Hi everyone. It’s Eric, the editor, with an update on my husband Mike. As many know, he recently received the gift of life via a heart transplant.
Yesterday started off great. He was off just about all the machines except for dialysis, which is done on a temporary basis to address the kidney trauma typical of transplants. We had removed him from the ventilator, and life was good.
As the afternoon wore on, Mike was becoming more alert and things were looking good (other than Mike sounding like Kermit the frog after a rough night at the local watering hole, the result of more than a week on life support.)
Mid-afternoon we turned him, and I was super pleased that he coughed up lots of secretions, as the ability to manage your own airway is one of the keys to success in staying off the ventilator for transplant patients.
Moments later, Mike’s oxygen sats and blood pressure dropped like a rock and continued to fall. A full emergency crew from the ICU responded, and we got Mike stabilized. Just in time, too—he was moments away from coding. And had even a few more seconds elapsed, he would likely have had brain damage.
Mike’s again intubated and on a ventilator, and before we did it, he let us know he was profoundly unhappy about it. But what he didn’t realize is he was dying, and quite quickly.
We’re looking at possible causes, and it looks like it may have been dehydration and a combination of his meds, although we’ll probably never know for sure. A heart transplant is a huge undertaking, with thousands of moving parts, and costs over a million dollars. So figuring out causation is a bit like predicting the weather — we can come close, but it’s rare to have certainty.
Later this week, we will almost certainly do a temporary tracheotomy to manage secretions. (It’s not permanent. In fact, Elizabeth Taylor had one in the middle of filming the 1960’s epic, Cleopatra, and if you look closely, you can see the scar, artfully concealed with makeup and highlighter. And yes, she still looks like the living incarnation of the god Isis.)
All in all, not entirely unexpected, and a small pothole in the longer road to recovery. But it’s profoundly distressing to see my spouse in so much physical and emotional pain.
As for the hospital staffer who tried to kick me out of the hallway, nice try.
I promised Mike I’d stick with him throughout the entire process, and if things go south, he won’t be alone.
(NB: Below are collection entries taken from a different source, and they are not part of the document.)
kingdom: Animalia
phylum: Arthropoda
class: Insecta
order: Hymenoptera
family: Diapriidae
Yes, I will stay out from underfoot, but don’t you DARE go there again. I’m nothing if not tenacious, so don’t even think it.
I did do a little self care last night. I quarantine when I am not with Mike, which means I wear an N95 mask, I don’t go out, and I don’t eat out. But I did get crab cakes and other treats to go from my favorite Cajun restaurant, bring them back to my hotel room, and gobble them down. Yum.
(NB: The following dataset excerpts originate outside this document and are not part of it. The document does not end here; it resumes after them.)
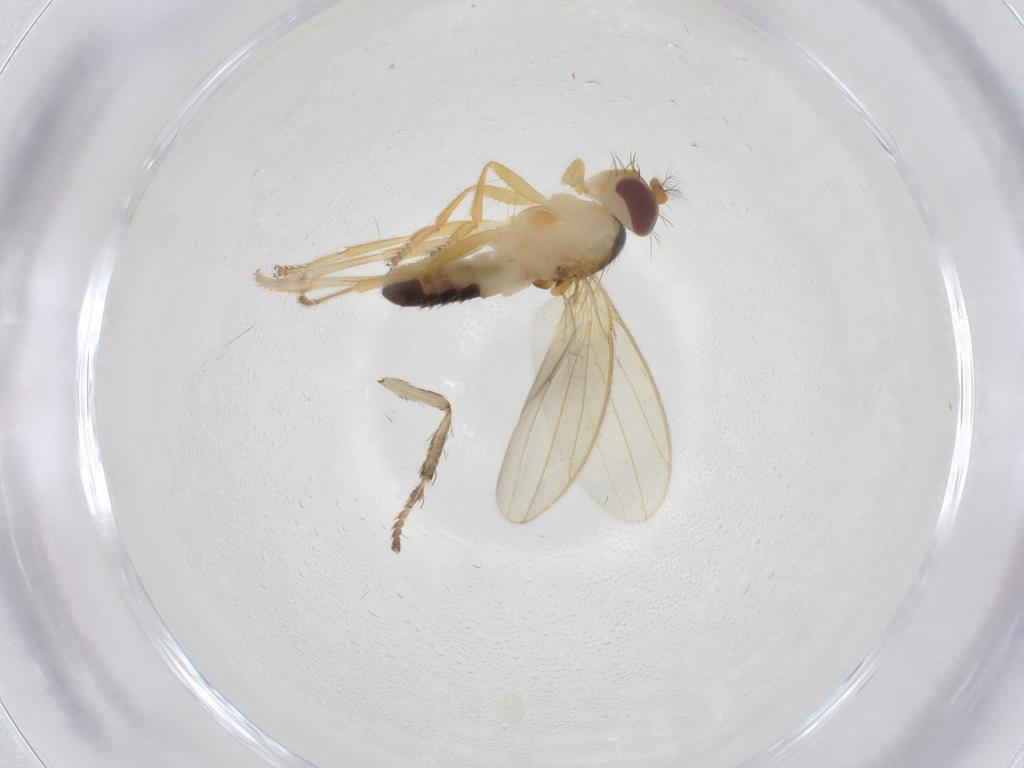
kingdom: Animalia
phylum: Arthropoda
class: Insecta
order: Diptera
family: Periscelididae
So far, I’m okay, but it’s definitely a rough ride for family.
I’m painfully aware that someone too weak to even manage their own airway is profoundly vulnerable to even a mild cold or flu, and until the transplant, I spent the better part of three months sleeping in Mike’s hospital room. So there are a host of factors at play — physical exhaustion, breakdown in circadian rhythms, lack of sleep, anxiety, interpersonal issues, and more.
And hospitals are tough—it’s noisy, the lights never go out, and someone is in the room every 15 minutes. But I managed, and actually enjoyed the time together. Uncharacteristically, I had two crying jags, but they were actually good for me.
Hospital staff also knows that, when the day comes, Mike’s coming home to a very safe, loving environment. Behind the scenes, I’ve put in higher toilets, grab rails, softer carpet in case of a tumble, and lots more. If it holds still, it gets scrubbed, sprayed with bleach, dragged to the dry cleaners, or some combination of the above.
Meanwhile, the paying job is done for the foreseeable future, and I’m glad we have savings. You really don’t understand how much effort — or money — it takes to create a safe environment for a transplant patient until you do it.
And no, very little it the way of new furniture, and none of it high-end. It’s all about making sure everything is clean, sanitary, and safe at a level we don’t do in most homes.
For those so inclined, your prayers are welcome. I’ll also keep you posted in what, at the end of the day, is not a race but a marathon.